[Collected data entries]
______
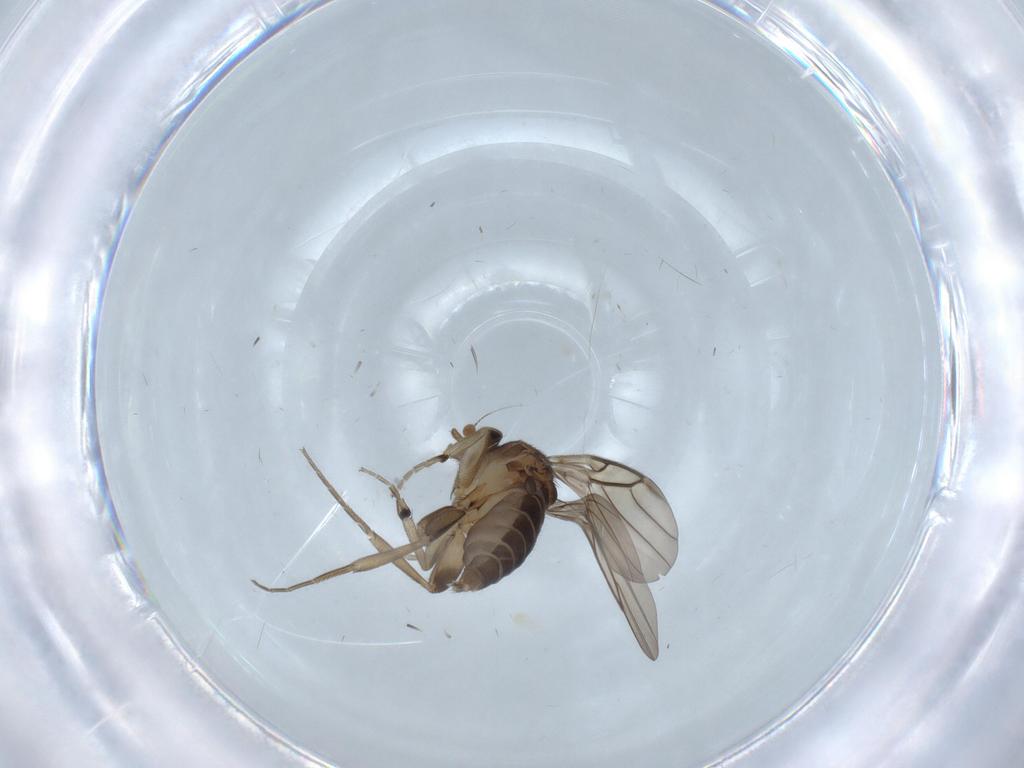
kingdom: Animalia
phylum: Arthropoda
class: Insecta
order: Diptera
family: Phoridae
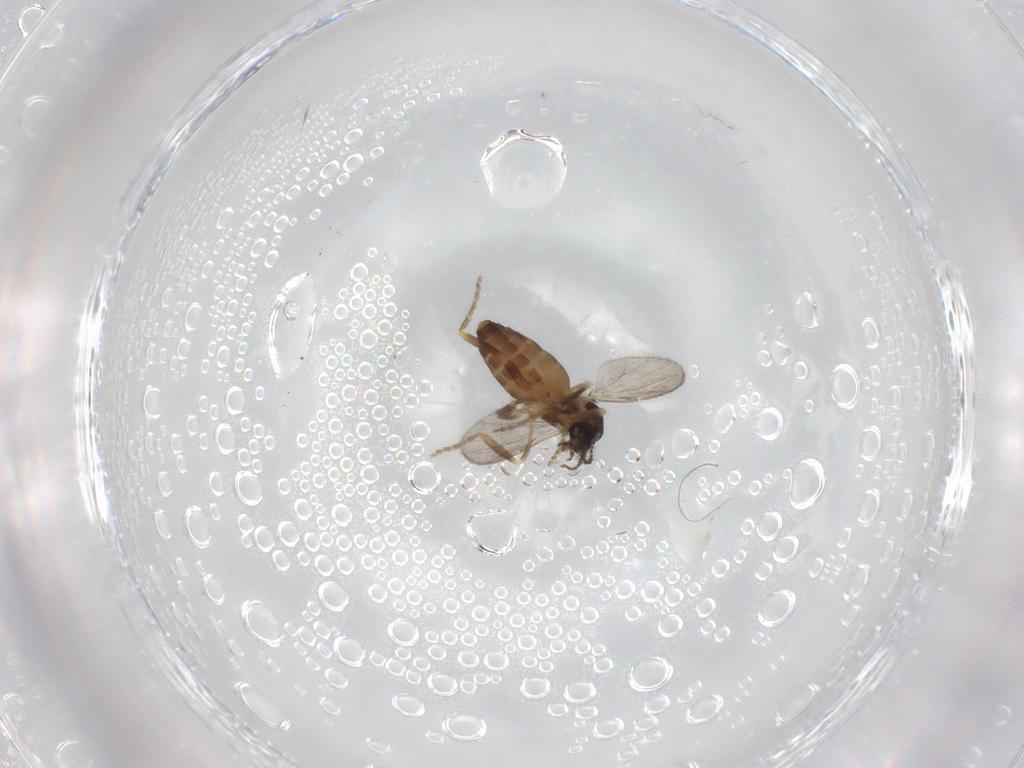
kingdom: Animalia
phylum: Arthropoda
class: Insecta
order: Diptera
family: Ceratopogonidae
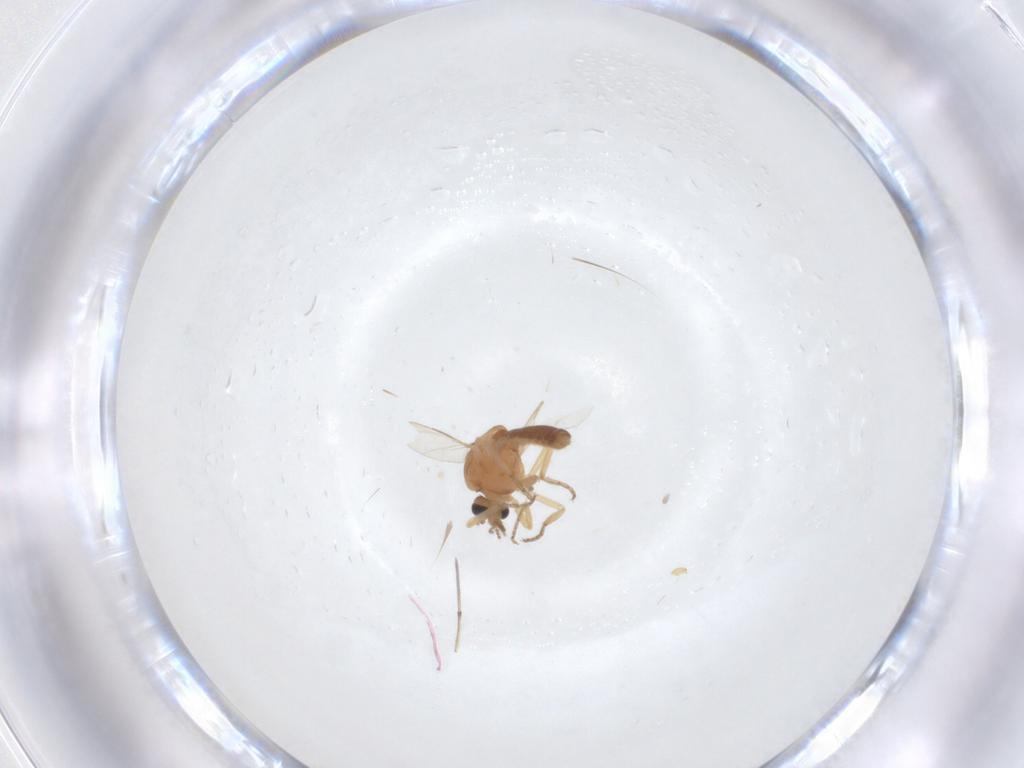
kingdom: Animalia
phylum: Arthropoda
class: Insecta
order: Diptera
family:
______
_EXERCISE OBJECTIVE_
Can you give back every naming line in the material word for word, leaving the pictures out?

_REPLY TO THE TASK_
kingdom: Animalia
phylum: Arthropoda
class: Insecta
order: Diptera
family: Phoridae
kingdom: Animalia
phylum: Arthropoda
class: Insecta
order: Diptera
family: Ceratopogonidae
kingdom: Animalia
phylum: Arthropoda
class: Insecta
order: Diptera
family:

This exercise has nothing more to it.